Sussistono, inoltre, due nodi cruciali nella legge appena approvata: la questione della nutrizione ed idratazione e la possibilità dell’obiezione di coscienza. La legge definisce idratazione e nutrizione «trattamenti sanitari» (art.1, comma 5). Mentre tutti concordano che vanno sospese qualora prolunghino l’agonia di un paziente terminale o non raggiungano più il loro

fine proprio, c’è invece discordanza di opinioni sul fatto che siano assimilabili a vere e proprie terapie, trattandosi spesso di un modo diverso di alimentare un paziente incapace di farlo da solo. Spesso anche personale non medico è in grado di praticarle, una volta inserita la cannula. Alla luce di ciò e nel dubbio, forse sarebbe stato auspicabile applicare il principio di precauzione anche perché sospenderle comporta – e ciò è intuitivo – la morte certa per mancanza di nutrimento ed idratazione.
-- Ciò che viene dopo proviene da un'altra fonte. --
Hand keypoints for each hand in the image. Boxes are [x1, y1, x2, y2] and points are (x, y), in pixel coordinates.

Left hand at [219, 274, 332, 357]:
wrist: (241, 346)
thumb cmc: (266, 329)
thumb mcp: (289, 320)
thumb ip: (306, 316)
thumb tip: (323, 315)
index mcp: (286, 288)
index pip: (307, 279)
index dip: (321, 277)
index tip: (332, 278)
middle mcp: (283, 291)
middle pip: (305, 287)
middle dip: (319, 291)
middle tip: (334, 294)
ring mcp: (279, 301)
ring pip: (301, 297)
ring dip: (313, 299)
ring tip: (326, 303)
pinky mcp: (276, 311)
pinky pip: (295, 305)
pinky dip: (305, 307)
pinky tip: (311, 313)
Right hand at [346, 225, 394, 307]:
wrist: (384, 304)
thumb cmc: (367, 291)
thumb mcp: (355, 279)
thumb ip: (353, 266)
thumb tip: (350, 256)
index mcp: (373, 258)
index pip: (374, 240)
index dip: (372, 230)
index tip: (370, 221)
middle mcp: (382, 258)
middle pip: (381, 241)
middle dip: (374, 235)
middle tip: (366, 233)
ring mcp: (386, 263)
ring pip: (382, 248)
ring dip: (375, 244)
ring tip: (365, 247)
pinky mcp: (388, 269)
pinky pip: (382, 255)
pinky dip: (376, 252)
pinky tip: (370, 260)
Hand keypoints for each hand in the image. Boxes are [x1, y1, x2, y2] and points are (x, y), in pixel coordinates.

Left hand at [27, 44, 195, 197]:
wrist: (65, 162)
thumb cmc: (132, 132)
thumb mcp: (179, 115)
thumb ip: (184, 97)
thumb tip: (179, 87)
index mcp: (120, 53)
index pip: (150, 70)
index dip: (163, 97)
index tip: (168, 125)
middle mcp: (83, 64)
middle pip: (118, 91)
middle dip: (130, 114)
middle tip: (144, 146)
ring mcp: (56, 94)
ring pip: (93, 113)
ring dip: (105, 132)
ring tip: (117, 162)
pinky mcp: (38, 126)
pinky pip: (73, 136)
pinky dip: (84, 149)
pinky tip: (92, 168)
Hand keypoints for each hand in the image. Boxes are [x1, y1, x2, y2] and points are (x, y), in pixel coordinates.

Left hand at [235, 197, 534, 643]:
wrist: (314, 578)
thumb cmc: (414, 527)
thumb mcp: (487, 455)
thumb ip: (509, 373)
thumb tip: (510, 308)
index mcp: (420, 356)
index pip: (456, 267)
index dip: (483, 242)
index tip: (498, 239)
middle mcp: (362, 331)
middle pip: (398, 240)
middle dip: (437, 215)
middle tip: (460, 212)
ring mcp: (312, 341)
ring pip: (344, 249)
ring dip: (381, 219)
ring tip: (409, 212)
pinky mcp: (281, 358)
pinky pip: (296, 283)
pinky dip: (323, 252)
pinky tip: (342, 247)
Un ruolo decisivo svolgono i medici nel rapporto con i pazienti. Ovviamente i medici, che devono rispettare il Giuramento di Ippocrate, non possono compiere atti che attentino alla vita dei malati. Ora, la nuova legge sostiene che a fronte di precise richieste del paziente, il medico non ha obblighi professionali. Ciò non sembra tutelare del tutto il medico, per cui non sarebbe inopportuno richiamarsi all’obiezione di coscienza a fronte di ‘disposizioni’ in contrasto con scienza e coscienza del medico stesso. E’ vero che la legge prescrive che ogni struttura sanitaria pubblica o privata garantisce con proprie modalità organizzative la piena e corretta applicazione di quanto previsto dalla medesima normativa; tuttavia occorrerà verificare come si comporteranno gli ospedali di ispirazione cattolica nell’eventualità di assecondare atti che possono avere come conseguenza la morte del malato. Vi è, come è noto, anche un risvolto concordatario in questa materia.
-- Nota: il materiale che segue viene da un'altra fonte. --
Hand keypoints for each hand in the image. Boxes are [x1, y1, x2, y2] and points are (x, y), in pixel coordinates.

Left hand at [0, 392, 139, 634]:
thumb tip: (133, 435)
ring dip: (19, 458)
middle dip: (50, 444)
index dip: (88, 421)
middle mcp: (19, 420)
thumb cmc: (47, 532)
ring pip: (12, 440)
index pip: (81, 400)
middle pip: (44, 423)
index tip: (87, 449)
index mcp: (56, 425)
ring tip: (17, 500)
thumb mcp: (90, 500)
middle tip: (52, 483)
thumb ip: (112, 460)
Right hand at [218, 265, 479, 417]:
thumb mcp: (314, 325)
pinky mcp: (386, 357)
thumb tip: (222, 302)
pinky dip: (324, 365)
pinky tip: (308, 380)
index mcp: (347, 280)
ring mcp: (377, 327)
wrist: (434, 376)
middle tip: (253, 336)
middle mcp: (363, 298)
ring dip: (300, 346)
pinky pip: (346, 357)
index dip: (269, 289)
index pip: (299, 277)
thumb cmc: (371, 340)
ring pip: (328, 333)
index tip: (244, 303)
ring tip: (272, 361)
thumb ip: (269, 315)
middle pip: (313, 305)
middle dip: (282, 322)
Alla luce di questi sintetici nodi problematici si comprende che molto resta ancora da fare soprattutto per la corretta applicazione di una legge indubbiamente delicata in un’epoca come la nostra dove, grazie alla medicina tecnologica, la vita e la morte sembrano viepiù nelle nostre mani, anche se non bisogna cedere al delirio di onnipotenza.